Billy Casper died on Saturday, rightfully setting off a series of tributes to a great champion and person. Stringing all those stories together was the sentiment that Casper was underrated as a golfer. At some point, though, unanimously being considered underrated makes someone pretty highly rated, right? No matter what the perception, Casper was a golfing giant any way you look at his numbers. Here are seven stats that stand out:
51: Casper's career total of PGA Tour titles has been surpassed by only six golfers. And if you're waiting for another active player to catch him, don't hold your breath. Phil Mickelson is by far the closest with 42 wins, but Phil getting 10 more at this point in his career seems like a stretch. Next on the list of active full-time players on the PGA Tour is Ernie Els with 19.
3: Three of Casper's 51 PGA Tour wins were majors championships. Only 13 golfers have won more majors since Casper won his first at the 1959 U.S. Open. Casper would also win the 1966 U.S. Open and the 1970 Masters. That total could have been higher, but he finished runner-up at the PGA Championship three times and only played in the British Open five times, including a fourth-place finish in 1968.
8: Casper played on eight straight U.S. Ryder Cup teams beginning in 1961. In 1979, he served as the team's captain. Phil Mickelson, who played in a ninth consecutive Ryder Cup in 2014, has accomplished that feat. Unlike during Mickelson's era, the U.S. was undefeated in the nine times Casper competed in this event.
23.5: Casper wasn't just along for the ride during that dominant stretch by the U.S. His 23.5 points are the most all time by an American.
5: Casper won the Vardon Trophy for the lowest scoring average on the PGA Tour five times.
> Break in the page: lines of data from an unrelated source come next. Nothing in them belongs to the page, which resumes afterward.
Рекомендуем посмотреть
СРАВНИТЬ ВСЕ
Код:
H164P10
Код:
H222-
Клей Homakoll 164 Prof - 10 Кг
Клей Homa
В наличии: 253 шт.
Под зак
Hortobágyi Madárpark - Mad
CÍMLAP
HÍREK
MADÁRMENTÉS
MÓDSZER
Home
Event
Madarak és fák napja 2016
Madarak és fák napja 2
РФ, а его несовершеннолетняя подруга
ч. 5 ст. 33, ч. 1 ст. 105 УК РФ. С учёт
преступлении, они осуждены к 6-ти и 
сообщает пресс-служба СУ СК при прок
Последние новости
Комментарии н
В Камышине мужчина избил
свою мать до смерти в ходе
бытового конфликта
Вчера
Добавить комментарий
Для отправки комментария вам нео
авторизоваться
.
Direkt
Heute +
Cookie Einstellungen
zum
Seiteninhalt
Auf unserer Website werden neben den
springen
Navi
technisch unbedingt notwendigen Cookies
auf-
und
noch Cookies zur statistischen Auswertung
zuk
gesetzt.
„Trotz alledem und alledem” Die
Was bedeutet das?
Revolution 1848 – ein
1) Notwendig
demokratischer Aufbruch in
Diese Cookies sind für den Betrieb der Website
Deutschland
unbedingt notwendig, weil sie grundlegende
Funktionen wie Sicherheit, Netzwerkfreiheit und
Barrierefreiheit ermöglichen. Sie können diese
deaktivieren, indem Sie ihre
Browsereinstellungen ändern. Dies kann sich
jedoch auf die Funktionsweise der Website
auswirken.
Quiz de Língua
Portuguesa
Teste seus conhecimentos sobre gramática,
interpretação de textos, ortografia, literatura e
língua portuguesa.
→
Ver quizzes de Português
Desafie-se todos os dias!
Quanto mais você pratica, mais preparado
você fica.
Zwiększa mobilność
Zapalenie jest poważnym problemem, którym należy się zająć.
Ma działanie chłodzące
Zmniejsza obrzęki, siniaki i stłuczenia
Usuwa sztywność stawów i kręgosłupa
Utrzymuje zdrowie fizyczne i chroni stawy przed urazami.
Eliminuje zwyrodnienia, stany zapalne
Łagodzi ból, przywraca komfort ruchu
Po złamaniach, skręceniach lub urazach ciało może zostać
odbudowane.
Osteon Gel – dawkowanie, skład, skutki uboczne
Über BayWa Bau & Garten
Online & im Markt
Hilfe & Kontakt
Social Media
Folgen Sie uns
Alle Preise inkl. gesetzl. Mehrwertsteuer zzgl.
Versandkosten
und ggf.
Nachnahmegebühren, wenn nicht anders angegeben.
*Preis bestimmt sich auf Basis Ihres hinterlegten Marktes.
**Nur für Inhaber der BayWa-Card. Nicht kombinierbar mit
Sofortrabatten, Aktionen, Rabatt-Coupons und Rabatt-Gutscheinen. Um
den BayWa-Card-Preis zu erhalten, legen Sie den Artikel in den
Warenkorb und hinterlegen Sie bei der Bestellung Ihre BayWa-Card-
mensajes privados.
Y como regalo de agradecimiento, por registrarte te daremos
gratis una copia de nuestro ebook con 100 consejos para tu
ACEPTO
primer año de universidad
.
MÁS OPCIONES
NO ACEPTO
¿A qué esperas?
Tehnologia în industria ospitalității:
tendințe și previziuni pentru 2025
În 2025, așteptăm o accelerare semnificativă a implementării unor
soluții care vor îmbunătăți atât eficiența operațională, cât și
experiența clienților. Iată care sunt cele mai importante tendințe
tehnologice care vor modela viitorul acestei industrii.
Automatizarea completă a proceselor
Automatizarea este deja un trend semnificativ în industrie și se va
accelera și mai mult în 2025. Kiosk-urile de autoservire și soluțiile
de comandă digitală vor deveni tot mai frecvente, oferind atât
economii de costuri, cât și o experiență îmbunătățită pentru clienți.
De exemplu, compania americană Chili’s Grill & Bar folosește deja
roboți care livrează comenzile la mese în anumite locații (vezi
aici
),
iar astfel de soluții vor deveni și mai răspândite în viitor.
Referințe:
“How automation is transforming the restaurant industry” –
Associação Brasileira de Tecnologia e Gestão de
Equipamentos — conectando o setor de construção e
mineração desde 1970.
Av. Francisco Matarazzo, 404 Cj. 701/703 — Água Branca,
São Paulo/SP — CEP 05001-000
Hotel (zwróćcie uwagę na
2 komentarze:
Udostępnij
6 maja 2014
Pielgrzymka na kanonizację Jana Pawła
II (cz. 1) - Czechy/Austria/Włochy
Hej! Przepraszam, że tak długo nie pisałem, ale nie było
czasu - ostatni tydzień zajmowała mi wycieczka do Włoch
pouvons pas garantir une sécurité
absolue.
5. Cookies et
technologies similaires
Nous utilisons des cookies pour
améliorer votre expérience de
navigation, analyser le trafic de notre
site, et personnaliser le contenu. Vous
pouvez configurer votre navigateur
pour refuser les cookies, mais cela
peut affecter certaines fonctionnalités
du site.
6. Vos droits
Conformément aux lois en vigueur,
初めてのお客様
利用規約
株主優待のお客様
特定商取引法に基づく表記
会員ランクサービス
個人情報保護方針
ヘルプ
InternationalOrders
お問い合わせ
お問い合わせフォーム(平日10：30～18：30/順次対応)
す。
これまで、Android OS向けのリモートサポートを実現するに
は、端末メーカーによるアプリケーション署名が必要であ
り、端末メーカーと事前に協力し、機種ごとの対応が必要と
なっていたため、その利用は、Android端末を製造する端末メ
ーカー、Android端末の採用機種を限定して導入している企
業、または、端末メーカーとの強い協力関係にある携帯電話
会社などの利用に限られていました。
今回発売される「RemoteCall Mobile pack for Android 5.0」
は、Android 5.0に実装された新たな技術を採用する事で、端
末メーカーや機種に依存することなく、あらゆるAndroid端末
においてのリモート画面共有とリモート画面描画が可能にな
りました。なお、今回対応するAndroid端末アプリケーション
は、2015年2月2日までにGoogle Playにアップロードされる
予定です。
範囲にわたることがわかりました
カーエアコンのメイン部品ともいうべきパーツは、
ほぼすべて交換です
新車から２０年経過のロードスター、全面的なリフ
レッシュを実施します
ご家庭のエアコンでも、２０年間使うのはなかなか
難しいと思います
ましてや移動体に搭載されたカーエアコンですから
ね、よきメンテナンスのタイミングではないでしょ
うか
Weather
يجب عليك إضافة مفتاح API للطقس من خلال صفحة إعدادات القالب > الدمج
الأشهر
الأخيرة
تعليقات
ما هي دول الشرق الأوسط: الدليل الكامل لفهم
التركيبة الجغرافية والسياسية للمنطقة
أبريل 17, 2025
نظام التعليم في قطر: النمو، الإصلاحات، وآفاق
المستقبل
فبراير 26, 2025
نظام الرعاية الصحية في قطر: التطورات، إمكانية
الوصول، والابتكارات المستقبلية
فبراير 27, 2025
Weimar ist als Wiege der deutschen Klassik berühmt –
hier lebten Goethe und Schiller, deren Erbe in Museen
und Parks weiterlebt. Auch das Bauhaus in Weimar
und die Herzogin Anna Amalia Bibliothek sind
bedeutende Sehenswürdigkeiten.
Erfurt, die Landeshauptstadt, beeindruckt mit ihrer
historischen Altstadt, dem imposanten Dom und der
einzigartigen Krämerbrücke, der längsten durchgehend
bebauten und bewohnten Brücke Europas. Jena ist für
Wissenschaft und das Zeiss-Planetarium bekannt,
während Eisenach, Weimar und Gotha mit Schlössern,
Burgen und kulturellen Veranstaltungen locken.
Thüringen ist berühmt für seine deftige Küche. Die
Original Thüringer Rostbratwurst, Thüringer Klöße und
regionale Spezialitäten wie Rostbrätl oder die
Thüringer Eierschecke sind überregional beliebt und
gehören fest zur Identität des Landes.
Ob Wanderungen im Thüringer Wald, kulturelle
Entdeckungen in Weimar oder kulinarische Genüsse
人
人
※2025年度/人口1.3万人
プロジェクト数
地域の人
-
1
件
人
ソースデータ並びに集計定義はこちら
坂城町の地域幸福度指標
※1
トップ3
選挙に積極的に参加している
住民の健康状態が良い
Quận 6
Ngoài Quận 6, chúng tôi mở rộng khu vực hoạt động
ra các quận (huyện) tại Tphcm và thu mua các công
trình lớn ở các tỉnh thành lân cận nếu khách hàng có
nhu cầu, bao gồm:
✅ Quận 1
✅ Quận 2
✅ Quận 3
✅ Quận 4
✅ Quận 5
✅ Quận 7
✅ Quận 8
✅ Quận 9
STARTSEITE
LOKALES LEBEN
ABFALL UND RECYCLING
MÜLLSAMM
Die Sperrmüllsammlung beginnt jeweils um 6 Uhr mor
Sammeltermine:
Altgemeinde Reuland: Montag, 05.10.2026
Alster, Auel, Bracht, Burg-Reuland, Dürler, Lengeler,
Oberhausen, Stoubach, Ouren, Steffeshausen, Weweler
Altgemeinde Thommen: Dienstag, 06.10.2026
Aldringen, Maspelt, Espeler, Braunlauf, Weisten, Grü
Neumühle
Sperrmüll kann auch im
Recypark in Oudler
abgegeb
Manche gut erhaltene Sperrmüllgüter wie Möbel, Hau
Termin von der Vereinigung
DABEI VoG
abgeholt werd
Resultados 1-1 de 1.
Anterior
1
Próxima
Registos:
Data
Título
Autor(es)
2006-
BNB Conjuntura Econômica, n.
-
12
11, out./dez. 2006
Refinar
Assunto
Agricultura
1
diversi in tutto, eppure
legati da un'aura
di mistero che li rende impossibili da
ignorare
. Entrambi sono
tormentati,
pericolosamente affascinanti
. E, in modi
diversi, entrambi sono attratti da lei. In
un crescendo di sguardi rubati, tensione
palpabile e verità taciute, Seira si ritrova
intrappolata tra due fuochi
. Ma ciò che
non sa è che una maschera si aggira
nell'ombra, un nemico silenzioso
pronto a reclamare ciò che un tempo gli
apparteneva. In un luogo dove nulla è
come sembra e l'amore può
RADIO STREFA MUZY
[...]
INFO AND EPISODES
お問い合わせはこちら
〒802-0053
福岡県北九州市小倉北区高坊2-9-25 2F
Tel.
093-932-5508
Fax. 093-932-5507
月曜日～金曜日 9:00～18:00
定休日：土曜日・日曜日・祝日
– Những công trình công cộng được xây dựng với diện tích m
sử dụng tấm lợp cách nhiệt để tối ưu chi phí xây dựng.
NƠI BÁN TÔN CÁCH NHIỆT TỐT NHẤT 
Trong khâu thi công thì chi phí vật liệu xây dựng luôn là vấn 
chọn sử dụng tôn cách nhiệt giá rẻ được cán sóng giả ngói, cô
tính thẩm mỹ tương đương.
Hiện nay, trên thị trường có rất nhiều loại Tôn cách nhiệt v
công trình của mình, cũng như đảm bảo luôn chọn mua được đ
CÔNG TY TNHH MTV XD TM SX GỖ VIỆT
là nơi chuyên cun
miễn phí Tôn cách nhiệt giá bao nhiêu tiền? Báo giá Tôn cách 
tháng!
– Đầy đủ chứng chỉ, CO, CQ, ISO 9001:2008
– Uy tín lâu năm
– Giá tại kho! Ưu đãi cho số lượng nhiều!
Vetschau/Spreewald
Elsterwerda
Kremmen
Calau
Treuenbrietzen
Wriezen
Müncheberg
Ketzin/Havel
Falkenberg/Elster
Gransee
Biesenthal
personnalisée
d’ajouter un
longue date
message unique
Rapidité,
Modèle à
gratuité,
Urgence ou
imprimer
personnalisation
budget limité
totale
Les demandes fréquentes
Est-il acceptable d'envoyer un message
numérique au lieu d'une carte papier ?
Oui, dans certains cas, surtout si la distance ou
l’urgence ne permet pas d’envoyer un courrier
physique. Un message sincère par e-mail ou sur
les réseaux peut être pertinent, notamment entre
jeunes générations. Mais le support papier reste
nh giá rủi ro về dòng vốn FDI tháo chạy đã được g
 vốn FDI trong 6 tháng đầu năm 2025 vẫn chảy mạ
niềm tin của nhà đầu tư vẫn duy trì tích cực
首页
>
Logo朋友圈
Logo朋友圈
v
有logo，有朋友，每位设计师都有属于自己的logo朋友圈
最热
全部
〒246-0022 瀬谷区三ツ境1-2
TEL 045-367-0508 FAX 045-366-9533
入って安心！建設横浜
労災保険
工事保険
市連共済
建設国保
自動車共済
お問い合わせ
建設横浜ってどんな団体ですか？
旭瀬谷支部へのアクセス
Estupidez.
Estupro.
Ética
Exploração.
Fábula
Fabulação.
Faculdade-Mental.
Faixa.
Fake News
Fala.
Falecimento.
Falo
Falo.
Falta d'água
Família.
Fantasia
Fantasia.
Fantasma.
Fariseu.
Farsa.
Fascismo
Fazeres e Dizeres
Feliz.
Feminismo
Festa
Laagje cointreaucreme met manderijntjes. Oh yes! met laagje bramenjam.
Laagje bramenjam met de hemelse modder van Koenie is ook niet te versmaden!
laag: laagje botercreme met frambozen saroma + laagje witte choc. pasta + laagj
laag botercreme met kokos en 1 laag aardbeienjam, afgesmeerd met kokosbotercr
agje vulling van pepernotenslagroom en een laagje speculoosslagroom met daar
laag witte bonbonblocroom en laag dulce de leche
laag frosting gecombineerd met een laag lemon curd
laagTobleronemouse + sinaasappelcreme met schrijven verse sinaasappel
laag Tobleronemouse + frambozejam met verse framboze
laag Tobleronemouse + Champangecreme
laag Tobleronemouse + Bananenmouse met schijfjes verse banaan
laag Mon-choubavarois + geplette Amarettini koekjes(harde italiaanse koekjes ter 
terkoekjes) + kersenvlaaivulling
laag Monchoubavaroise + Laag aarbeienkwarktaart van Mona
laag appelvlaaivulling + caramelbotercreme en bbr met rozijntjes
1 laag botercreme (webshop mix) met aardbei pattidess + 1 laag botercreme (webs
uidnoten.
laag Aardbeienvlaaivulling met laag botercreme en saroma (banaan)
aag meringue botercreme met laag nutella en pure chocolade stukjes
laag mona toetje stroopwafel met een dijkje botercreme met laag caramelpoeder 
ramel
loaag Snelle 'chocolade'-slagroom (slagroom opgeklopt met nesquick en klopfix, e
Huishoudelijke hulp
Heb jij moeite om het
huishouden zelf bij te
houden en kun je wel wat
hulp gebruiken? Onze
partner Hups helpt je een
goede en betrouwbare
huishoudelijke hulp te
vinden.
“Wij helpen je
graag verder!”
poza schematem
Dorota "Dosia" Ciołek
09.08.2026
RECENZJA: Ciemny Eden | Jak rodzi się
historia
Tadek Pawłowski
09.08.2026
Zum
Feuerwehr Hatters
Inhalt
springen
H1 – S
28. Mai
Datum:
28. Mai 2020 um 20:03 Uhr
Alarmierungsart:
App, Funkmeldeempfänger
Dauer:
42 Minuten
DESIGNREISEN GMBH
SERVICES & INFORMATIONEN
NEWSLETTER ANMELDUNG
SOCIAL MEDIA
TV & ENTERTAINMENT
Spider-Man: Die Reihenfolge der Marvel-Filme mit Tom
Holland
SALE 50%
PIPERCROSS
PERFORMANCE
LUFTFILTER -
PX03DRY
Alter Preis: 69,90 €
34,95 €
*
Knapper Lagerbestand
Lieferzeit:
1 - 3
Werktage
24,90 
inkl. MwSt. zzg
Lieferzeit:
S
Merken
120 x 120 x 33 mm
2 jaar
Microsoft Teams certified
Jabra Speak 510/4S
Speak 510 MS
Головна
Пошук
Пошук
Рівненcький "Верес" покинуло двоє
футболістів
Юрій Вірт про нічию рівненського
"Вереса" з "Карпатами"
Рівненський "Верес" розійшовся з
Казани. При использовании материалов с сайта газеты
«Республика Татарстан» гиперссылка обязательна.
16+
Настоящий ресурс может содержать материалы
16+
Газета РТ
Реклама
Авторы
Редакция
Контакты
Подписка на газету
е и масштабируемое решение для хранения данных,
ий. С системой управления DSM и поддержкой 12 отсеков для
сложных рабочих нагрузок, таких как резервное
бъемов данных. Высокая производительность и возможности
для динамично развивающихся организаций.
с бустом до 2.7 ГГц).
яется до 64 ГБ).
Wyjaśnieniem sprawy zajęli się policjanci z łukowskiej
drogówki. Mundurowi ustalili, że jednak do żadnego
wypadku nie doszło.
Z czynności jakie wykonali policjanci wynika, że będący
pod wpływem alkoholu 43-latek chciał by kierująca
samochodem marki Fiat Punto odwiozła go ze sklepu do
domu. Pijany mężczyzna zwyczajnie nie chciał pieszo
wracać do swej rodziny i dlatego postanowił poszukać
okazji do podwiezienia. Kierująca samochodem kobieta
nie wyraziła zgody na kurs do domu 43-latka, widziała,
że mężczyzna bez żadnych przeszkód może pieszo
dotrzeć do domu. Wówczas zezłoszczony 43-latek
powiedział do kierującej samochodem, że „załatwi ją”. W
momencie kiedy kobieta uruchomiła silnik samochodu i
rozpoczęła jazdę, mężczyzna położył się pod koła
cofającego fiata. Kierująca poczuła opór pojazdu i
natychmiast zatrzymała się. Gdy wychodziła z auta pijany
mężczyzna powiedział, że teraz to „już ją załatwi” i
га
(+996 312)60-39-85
Only Tiger Woods (nine times) has won the award more.
16: Casper won at least one PGA Tour event in 16 consecutive years. Only Jack Nicklaus and Arnold Palmer (both 17 years) have longer streaks.
9.2: Casper's career winning percentage on the PGA Tour. Only two golfers who started their careers after 1950 (Tiger Woods and Jack Nicklaus) have won at a higher rate.